→ **Data for this task**:
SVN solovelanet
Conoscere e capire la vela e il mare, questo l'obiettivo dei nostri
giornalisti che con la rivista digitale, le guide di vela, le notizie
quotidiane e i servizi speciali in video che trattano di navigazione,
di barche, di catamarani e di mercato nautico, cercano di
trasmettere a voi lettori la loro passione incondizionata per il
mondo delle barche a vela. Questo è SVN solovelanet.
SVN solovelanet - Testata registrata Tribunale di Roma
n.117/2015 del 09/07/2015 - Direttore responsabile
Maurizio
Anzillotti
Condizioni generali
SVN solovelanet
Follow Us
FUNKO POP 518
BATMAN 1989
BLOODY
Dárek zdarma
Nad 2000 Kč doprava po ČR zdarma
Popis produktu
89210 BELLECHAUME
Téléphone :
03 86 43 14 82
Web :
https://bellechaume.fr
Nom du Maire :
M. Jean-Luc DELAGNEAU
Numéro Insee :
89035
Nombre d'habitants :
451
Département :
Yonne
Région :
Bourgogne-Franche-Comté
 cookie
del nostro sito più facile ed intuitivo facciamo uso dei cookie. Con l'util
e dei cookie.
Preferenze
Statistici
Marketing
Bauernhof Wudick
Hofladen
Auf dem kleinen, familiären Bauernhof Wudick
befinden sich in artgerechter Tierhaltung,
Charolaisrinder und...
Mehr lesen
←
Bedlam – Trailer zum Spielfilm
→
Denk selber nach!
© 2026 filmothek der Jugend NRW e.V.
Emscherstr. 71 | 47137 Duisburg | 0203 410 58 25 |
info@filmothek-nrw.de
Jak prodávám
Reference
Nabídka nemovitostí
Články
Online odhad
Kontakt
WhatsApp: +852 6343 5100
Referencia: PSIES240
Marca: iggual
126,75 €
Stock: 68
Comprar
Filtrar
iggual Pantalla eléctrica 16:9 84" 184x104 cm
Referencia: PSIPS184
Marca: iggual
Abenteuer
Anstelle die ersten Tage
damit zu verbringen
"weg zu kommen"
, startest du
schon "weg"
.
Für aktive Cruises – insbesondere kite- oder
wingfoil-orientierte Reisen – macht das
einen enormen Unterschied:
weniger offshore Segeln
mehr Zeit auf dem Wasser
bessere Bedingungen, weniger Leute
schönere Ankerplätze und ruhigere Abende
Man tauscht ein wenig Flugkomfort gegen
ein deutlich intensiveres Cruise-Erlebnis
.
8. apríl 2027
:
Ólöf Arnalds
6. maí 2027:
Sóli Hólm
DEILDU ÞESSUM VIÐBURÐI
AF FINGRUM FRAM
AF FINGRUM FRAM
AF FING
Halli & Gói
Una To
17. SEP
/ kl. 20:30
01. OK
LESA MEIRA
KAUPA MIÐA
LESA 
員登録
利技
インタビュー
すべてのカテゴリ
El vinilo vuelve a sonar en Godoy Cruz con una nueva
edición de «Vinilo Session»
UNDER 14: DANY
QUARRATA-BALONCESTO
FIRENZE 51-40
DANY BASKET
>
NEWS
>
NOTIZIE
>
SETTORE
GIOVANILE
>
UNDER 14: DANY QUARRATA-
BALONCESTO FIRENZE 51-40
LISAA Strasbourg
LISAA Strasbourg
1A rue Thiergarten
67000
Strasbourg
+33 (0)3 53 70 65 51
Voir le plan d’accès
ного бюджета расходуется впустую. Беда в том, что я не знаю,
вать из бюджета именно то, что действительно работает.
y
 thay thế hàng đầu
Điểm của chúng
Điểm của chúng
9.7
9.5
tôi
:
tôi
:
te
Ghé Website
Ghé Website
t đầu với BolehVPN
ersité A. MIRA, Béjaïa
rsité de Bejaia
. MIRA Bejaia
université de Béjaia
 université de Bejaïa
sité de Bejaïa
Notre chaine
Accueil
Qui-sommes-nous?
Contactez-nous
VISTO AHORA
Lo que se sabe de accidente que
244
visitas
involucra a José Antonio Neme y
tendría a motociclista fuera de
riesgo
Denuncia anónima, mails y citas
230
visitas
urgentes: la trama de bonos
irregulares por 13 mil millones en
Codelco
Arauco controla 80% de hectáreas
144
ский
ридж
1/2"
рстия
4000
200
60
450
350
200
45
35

→ **What you need to do**:
Format every line of the material as a numbered list, from the first line through the line containing "schönere Ankerplätze und ruhigere Abende", with both of those lines included and blank lines left out.

→ **Problem solution**:
1. SVN solovelanet
2. Conoscere e capire la vela e il mare, questo l'obiettivo dei nostri
3. giornalisti che con la rivista digitale, le guide di vela, le notizie
4. quotidiane e i servizi speciali in video che trattano di navigazione,
5. di barche, di catamarani e di mercato nautico, cercano di
6. trasmettere a voi lettori la loro passione incondizionata per il
7. mondo delle barche a vela. Questo è SVN solovelanet.
8. SVN solovelanet - Testata registrata Tribunale di Roma
9. n.117/2015 del 09/07/2015 - Direttore responsabile
10. Maurizio
11. Anzillotti
12. Condizioni generali
13. SVN solovelanet
14. Follow Us
15. FUNKO POP 518
16. BATMAN 1989
17. BLOODY
18. Dárek zdarma
19. Nad 2000 Kč doprava po ČR zdarma
20. Popis produktu
21. 89210 BELLECHAUME
22. Téléphone :
23. 03 86 43 14 82
24. Web :
25. https://bellechaume.fr
26. Nom du Maire :
27. M. Jean-Luc DELAGNEAU
28. Numéro Insee :
29. 89035
30. Nombre d'habitants :
31. 451
32. Département :
33. Yonne
34. Région :
35. Bourgogne-Franche-Comté
36.  cookie
37. del nostro sito più facile ed intuitivo facciamo uso dei cookie. Con l'util
38. e dei cookie.
39. Preferenze
40. Statistici
41. Marketing
42. Bauernhof Wudick
43. Hofladen
44. Auf dem kleinen, familiären Bauernhof Wudick
45. befinden sich in artgerechter Tierhaltung,
46. Charolaisrinder und...
47. Mehr lesen
48. ←
49. Bedlam – Trailer zum Spielfilm
50. →
51. Denk selber nach!
52. © 2026 filmothek der Jugend NRW e.V.
53. Emscherstr. 71 | 47137 Duisburg | 0203 410 58 25 |
54. info@filmothek-nrw.de
55. Jak prodávám
56. Reference
57. Nabídka nemovitostí
58. Články
59. Online odhad
60. Kontakt
61. WhatsApp: +852 6343 5100
62. Referencia: PSIES240
63. Marca: iggual
64. 126,75 €
65. Stock: 68
66. Comprar
67. Filtrar
68. iggual Pantalla eléctrica 16:9 84" 184x104 cm
69. Referencia: PSIPS184
70. Marca: iggual
71. Abenteuer
72. Anstelle die ersten Tage
73. damit zu verbringen
74. "weg zu kommen"
75. , startest du
76. schon "weg"
77. .
78. Für aktive Cruises – insbesondere kite- oder
79. wingfoil-orientierte Reisen – macht das
80. einen enormen Unterschied:
81. weniger offshore Segeln
82. mehr Zeit auf dem Wasser
83. bessere Bedingungen, weniger Leute
84. schönere Ankerplätze und ruhigere Abende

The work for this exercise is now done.